Short problem:
Could you repeat every one of the rows below word for word, changing nothing?

===

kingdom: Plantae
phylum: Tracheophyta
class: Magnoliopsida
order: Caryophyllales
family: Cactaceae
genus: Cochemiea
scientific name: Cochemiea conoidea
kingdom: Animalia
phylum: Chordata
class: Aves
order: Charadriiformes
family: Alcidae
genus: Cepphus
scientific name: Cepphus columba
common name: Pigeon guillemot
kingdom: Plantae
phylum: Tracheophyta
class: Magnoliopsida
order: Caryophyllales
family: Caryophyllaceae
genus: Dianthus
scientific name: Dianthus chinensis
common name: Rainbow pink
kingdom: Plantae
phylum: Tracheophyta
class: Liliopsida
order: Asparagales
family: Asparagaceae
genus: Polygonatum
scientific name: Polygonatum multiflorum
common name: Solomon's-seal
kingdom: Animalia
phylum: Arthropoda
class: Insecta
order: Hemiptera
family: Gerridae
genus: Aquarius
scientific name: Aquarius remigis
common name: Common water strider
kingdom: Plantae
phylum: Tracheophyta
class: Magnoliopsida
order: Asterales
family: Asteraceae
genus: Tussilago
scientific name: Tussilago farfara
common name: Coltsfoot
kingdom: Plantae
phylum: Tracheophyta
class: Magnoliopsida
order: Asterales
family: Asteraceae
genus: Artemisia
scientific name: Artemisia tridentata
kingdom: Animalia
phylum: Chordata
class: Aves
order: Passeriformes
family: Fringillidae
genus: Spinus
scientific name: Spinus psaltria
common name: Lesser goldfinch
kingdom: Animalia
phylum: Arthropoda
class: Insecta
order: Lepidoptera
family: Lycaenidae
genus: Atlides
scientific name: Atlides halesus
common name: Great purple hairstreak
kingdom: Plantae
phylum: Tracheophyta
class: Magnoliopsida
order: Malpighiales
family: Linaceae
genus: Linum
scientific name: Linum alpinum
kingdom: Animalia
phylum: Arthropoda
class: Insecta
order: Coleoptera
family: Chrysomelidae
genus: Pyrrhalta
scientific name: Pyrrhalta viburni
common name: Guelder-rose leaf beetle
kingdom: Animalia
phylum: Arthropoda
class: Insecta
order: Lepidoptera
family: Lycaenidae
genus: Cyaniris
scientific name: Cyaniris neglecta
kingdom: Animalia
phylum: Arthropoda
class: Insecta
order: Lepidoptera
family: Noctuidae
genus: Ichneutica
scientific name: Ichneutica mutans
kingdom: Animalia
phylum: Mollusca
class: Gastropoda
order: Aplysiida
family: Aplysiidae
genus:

===

Solution to this task:
kingdom: Plantae
phylum: Tracheophyta
class: Magnoliopsida
order: Caryophyllales
family: Cactaceae
genus: Cochemiea
scientific name: Cochemiea conoidea
kingdom: Animalia
phylum: Chordata
class: Aves
order: Charadriiformes
family: Alcidae
genus: Cepphus
scientific name: Cepphus columba
common name: Pigeon guillemot
kingdom: Plantae
phylum: Tracheophyta
class: Magnoliopsida
order: Caryophyllales
family: Caryophyllaceae
genus: Dianthus
scientific name: Dianthus chinensis
common name: Rainbow pink
kingdom: Plantae
phylum: Tracheophyta
class: Liliopsida
order: Asparagales
family: Asparagaceae
genus: Polygonatum
scientific name: Polygonatum multiflorum
common name: Solomon's-seal
kingdom: Animalia
phylum: Arthropoda
class: Insecta
order: Hemiptera
family: Gerridae
genus: Aquarius
scientific name: Aquarius remigis
common name: Common water strider
kingdom: Plantae
phylum: Tracheophyta
class: Magnoliopsida
order: Asterales
family: Asteraceae
genus: Tussilago
scientific name: Tussilago farfara
common name: Coltsfoot
kingdom: Plantae
phylum: Tracheophyta
class: Magnoliopsida
order: Asterales
family: Asteraceae
genus: Artemisia
scientific name: Artemisia tridentata
kingdom: Animalia
phylum: Chordata
class: Aves
order: Passeriformes
family: Fringillidae
genus: Spinus
scientific name: Spinus psaltria
common name: Lesser goldfinch
kingdom: Animalia
phylum: Arthropoda
class: Insecta
order: Lepidoptera
family: Lycaenidae
genus: Atlides
scientific name: Atlides halesus
common name: Great purple hairstreak
kingdom: Plantae
phylum: Tracheophyta
class: Magnoliopsida
order: Malpighiales
family: Linaceae
genus: Linum
scientific name: Linum alpinum
kingdom: Animalia
phylum: Arthropoda
class: Insecta
order: Coleoptera
family: Chrysomelidae
genus: Pyrrhalta
scientific name: Pyrrhalta viburni
common name: Guelder-rose leaf beetle
kingdom: Animalia
phylum: Arthropoda
class: Insecta
order: Lepidoptera
family: Lycaenidae
genus: Cyaniris
scientific name: Cyaniris neglecta
kingdom: Animalia
phylum: Arthropoda
class: Insecta
order: Lepidoptera
family: Noctuidae
genus: Ichneutica
scientific name: Ichneutica mutans
kingdom: Animalia
phylum: Mollusca
class: Gastropoda
order: Aplysiida
family: Aplysiidae
genus:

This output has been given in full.